Aid agencies have received just one third of the funding needed for the Syria Response Plan and the Regional Refugee and Resilience Plan. For 2015, he told the donors, the combined plans call for $7.42 billion, of which only $2.38 billion has been received, forcing aid agencies to scale back.

Without new funding, Mr. O’Brien warned, the World Food Programme has already scaled back food aid by one fifth, and food vouchers by as much as half for some displaced communities, and will have to further reduce its food aid and cash assistance.

UNICEF will not have the $185 million it needs to build, supply or staff new schools.

“This could jeopardize the education of 1.6 million children inside Syria,” he said, and “the funding gap will continue to deny 225,000 people access to life-saving health care inside Syria.”

“And unless donors come forward, the timely procurement of vital shelter supplies or clothes that Syrians will need to survive the winter months will not be possible,” he said.

Mr. O’Brien also drew attention to the consequences of the Syrian conflict “that will be felt many years after the fighting comes to an end – not only across the region, but also more widely as people flee Syria in search of safety and better opportunities.”

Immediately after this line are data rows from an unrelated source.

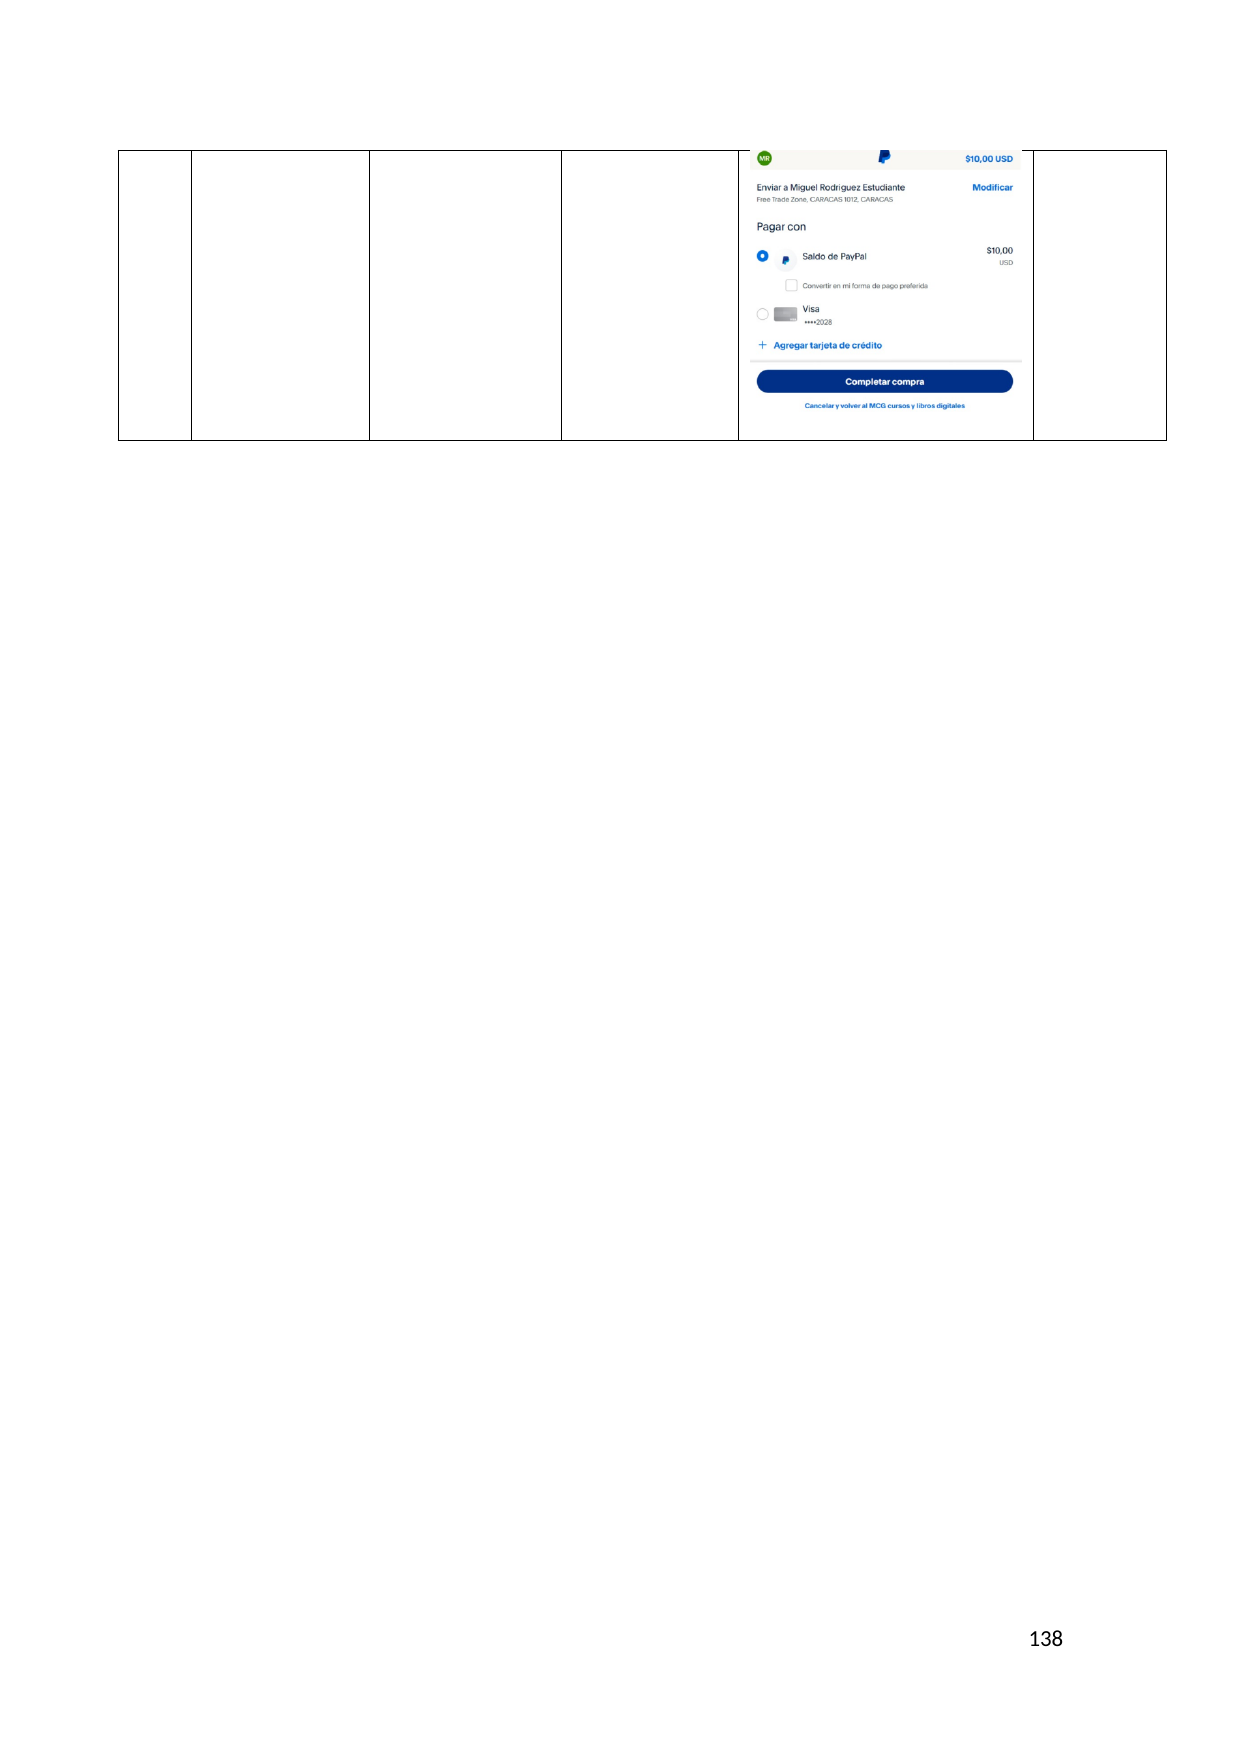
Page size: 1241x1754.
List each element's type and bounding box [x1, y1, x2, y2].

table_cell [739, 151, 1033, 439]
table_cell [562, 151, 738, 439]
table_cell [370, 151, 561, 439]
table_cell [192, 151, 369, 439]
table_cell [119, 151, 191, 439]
picture [750, 150, 1022, 414]
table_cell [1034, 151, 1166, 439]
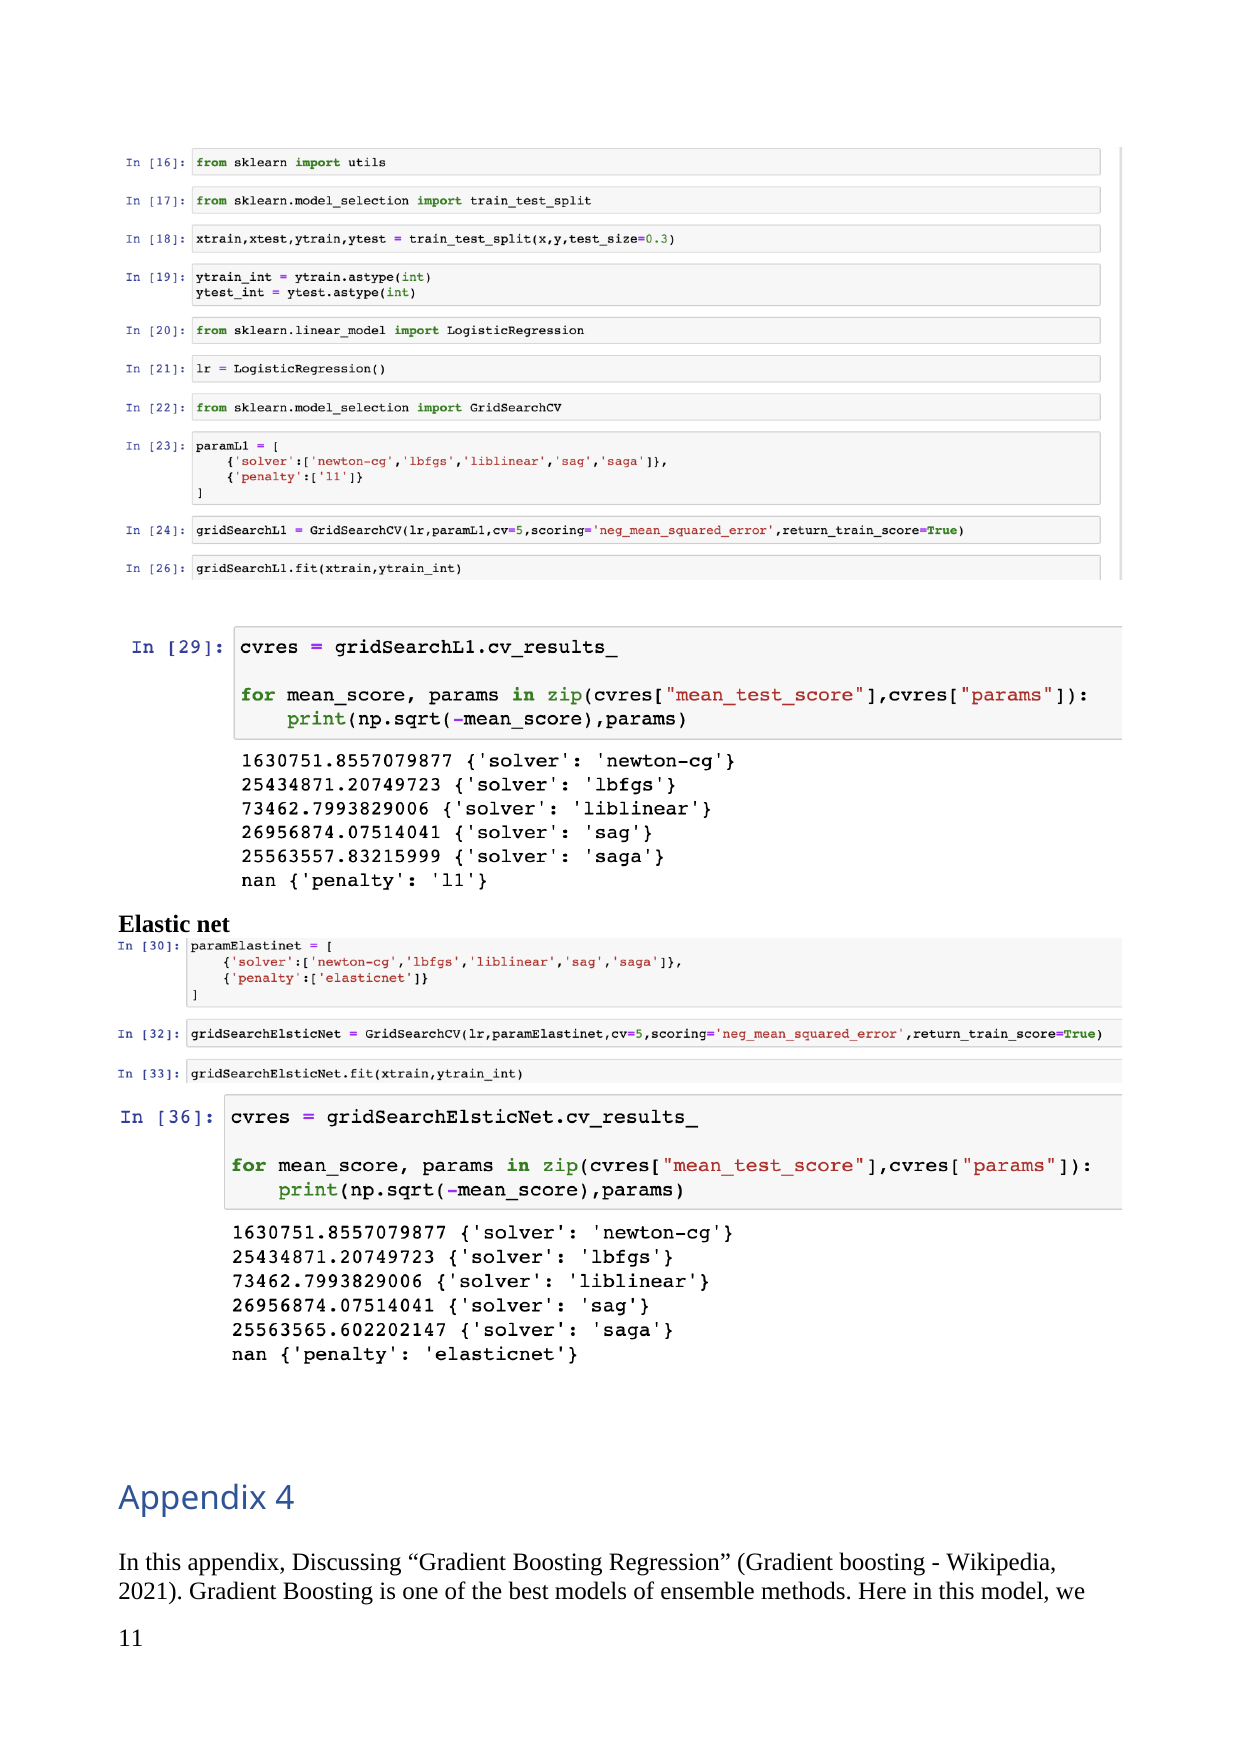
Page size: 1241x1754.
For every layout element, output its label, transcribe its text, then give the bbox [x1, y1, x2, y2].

picture [118, 1088, 1123, 1374]
text Elastic net [118, 909, 1122, 938]
subtitle Appendix 4 [118, 1474, 1122, 1519]
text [118, 1547, 1122, 1605]
picture [118, 613, 1123, 904]
picture [118, 938, 1123, 1083]
picture [118, 147, 1123, 580]
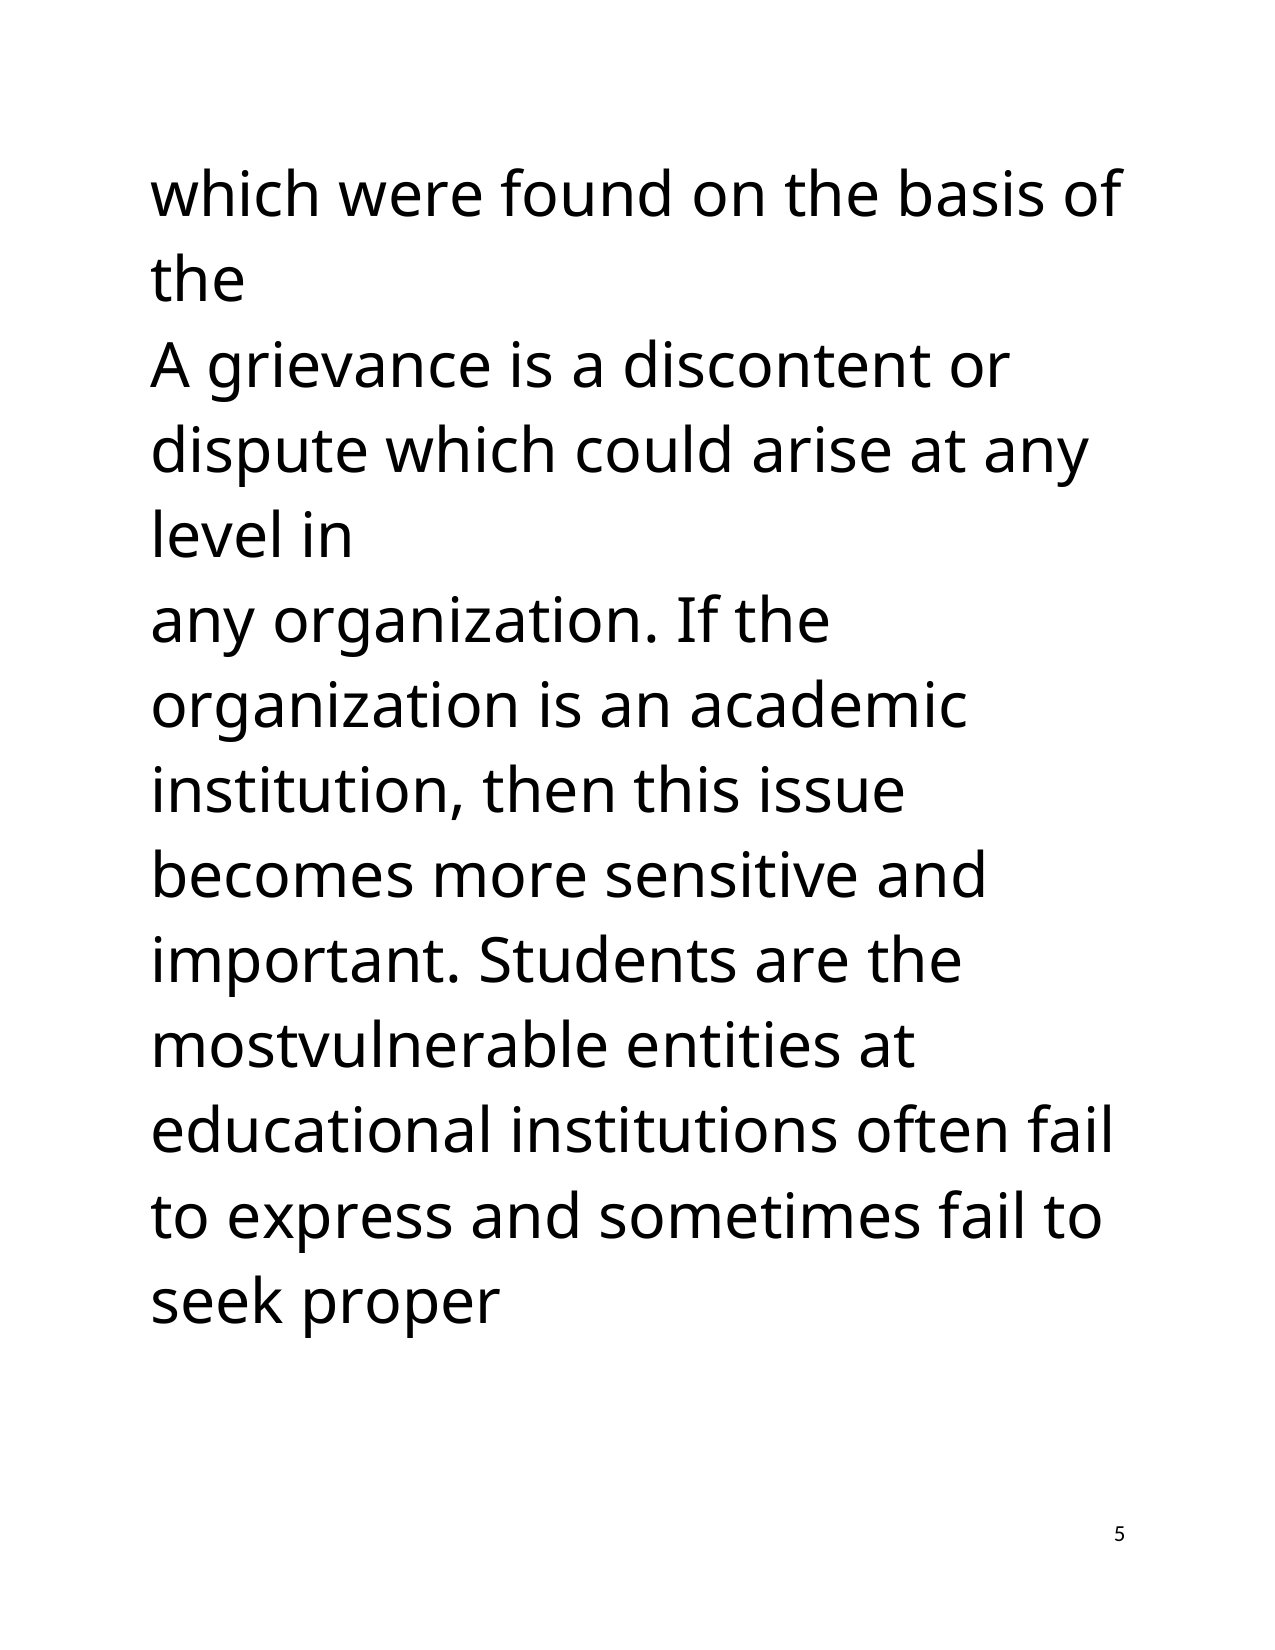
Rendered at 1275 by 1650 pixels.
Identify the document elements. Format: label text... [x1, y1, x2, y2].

In the latest such report by UNICEF, the number of “exhausted and desperate” women and children making their way from Syria through the Former Yugoslav Republic of Macedonia seeking refuge in Europe has tripled just in the past three months.

“We are witnessing this in the growing migration crisis that is playing out on the shores of Europe, with the number of migrants and asylum seekers at record highs,” Mr. O’Brien said. “This growing crisis puts all the more onus on the need to find a political solution to the Syria conflict.”